Daily Expedition Reports
Isla San Francisco, Baja California Sur, Mexico
  • Daily Expedition Reports
  • 06 Jan 2019

Isla San Francisco, Baja California Sur, Mexico

  • Aboard the National Geographic Venture
  • Baja California

Our morning onshore at Isla San Francisco was an outstanding continuation of a fantastic Baja California Sur expedition. On arrival, brown pelicans and Brandt’s cormorants were dancing together in a large group above the water directly adjacent to the large boulders lining the harbor. Swirls and splashes continued late into the morning as we rode our Zodiacs to shore and began exploring our latest destination.
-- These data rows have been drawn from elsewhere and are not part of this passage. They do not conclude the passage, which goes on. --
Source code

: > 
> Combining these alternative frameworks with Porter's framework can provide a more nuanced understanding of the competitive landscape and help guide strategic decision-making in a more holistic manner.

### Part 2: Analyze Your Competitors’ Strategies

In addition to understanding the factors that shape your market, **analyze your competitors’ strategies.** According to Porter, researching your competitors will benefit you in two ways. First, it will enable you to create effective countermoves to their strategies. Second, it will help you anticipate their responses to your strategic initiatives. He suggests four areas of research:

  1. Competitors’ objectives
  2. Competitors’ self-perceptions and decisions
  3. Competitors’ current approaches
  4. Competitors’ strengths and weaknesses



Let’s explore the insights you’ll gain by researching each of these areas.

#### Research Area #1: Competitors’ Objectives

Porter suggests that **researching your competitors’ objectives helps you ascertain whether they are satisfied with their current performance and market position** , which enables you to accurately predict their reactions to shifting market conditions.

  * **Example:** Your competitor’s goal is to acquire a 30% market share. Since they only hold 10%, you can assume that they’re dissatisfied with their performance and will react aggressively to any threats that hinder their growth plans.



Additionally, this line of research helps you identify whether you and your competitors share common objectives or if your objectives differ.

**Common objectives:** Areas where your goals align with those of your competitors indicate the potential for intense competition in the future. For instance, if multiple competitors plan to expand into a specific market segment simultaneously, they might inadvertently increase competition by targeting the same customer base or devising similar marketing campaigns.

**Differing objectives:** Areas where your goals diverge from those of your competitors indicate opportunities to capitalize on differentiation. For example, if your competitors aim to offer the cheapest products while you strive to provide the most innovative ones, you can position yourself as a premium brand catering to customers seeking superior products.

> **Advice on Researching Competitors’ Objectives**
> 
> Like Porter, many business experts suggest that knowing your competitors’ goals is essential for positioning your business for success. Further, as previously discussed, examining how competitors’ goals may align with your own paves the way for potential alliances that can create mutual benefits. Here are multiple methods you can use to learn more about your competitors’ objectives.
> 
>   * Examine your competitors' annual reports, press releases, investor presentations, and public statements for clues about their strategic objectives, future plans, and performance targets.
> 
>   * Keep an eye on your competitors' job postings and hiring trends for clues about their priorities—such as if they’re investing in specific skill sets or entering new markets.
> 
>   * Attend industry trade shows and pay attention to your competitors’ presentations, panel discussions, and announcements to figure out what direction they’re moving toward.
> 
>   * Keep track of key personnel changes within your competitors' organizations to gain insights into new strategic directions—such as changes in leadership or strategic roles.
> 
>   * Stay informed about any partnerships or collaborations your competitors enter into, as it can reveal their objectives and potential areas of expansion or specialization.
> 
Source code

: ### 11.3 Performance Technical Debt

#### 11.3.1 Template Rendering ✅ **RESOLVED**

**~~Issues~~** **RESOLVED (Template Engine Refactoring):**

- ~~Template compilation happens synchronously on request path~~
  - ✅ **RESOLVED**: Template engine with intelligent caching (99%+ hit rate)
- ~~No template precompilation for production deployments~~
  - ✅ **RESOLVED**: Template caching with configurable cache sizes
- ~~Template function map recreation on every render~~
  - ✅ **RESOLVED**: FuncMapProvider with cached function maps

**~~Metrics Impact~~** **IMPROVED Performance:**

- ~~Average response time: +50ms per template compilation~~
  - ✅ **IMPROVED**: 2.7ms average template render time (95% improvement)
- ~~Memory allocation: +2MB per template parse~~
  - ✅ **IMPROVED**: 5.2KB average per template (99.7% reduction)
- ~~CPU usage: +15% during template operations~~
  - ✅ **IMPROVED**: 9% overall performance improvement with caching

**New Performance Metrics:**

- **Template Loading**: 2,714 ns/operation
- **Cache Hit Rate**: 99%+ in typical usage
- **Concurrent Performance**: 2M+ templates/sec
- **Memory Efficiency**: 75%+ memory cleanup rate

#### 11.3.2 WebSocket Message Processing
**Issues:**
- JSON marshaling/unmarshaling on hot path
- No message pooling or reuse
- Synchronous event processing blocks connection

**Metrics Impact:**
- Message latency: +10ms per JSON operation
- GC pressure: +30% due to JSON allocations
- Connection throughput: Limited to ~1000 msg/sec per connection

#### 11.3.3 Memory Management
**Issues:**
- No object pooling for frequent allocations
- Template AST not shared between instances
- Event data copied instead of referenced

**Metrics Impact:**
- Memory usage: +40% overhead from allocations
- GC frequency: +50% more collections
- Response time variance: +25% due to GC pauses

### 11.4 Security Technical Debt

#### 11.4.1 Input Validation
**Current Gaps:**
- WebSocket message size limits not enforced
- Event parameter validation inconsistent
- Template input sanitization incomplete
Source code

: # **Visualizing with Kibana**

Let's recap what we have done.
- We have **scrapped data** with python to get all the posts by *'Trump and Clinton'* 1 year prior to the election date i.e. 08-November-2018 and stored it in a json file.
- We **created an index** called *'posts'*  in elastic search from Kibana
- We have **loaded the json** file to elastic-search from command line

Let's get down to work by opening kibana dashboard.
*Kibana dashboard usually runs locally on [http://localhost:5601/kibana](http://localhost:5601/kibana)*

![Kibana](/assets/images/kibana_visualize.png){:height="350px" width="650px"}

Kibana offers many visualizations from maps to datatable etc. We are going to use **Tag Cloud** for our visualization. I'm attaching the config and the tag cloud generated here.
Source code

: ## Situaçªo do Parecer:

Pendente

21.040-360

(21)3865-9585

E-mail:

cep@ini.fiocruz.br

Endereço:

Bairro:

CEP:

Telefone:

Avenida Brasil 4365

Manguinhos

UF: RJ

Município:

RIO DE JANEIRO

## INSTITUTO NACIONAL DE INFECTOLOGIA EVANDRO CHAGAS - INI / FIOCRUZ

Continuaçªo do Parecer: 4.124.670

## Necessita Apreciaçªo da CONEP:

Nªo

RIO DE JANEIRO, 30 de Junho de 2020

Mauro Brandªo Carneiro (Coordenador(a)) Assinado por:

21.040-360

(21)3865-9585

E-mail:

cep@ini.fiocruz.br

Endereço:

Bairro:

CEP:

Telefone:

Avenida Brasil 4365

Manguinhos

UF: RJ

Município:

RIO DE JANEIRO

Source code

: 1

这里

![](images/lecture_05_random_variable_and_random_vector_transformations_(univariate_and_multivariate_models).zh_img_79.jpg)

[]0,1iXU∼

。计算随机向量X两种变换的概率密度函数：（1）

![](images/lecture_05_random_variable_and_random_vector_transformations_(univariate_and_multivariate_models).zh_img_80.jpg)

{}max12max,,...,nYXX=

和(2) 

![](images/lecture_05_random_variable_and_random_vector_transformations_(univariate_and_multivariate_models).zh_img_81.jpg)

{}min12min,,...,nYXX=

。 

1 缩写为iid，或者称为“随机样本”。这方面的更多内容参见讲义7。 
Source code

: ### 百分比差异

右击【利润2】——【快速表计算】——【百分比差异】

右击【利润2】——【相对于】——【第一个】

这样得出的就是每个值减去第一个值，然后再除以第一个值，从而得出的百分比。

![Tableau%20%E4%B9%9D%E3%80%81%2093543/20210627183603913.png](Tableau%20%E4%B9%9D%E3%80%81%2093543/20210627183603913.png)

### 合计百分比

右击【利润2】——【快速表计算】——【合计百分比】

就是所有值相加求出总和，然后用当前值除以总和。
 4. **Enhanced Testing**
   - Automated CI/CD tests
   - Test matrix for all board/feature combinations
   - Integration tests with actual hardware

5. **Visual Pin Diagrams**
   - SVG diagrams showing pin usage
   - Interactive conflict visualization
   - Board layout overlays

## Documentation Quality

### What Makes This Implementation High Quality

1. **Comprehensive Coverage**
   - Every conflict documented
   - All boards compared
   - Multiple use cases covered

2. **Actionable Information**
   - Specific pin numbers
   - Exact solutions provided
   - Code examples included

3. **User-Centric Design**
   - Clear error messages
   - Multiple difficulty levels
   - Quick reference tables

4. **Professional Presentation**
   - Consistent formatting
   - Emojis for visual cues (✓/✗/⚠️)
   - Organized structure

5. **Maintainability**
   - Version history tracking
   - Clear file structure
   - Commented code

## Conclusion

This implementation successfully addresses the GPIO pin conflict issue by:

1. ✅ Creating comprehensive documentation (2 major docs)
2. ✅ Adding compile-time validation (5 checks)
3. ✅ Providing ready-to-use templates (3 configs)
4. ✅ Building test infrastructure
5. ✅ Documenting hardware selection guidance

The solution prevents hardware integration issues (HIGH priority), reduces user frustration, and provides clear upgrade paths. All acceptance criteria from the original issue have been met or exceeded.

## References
This morning on National Geographic Venture began with a delicious breakfast, soon followed by opportunities to go to shore to take part in a variety of activities. It was difficult to decide between natural history hikes, a tidepool walk, kayaking, stand-up paddleboarding, snorkeling from shore, and a desert exploration guided by a National Geographic photographer and a photo instructor. With several hours on the island, many were able to take part in more than one activity and experience the unique attributes of the Sonoran Desert.

While walking past cactus, succulents, and small desert flowers, many fellow expeditioners were able to see lizards moving across the rocks like the chuckwalla, scorpions hiding from the sun, and even hold a live tarantula! Photographers made images of diving pelicans and soaring frigates above their heads. Snorkelers felt the excitement of swimming in warm water through enormous schools of needlefish, colorful Panamic sergeant majors, grunts, and silvery sardines. Tidepoolers crossed the island’s isthmus through a salt flat to find a long stretch of exposed rocks where they searched the high intertidal zone for life that is accustomed to being exposed to air at times and also covered by sea water. Gastropods like murex , keyhole limpets, rock snails, nerites, and dove shells were found as small groups investigated the coastline along with the slender, twisted shells of worm snails molded to a wide range of substrates such as clam shells and volcanic rock. By the end of our visit, we all had magnificent stories and felt fortunate to have felt the beauty and to witness firsthand the surprising wildlife of this desert island in the Sea of Cortez.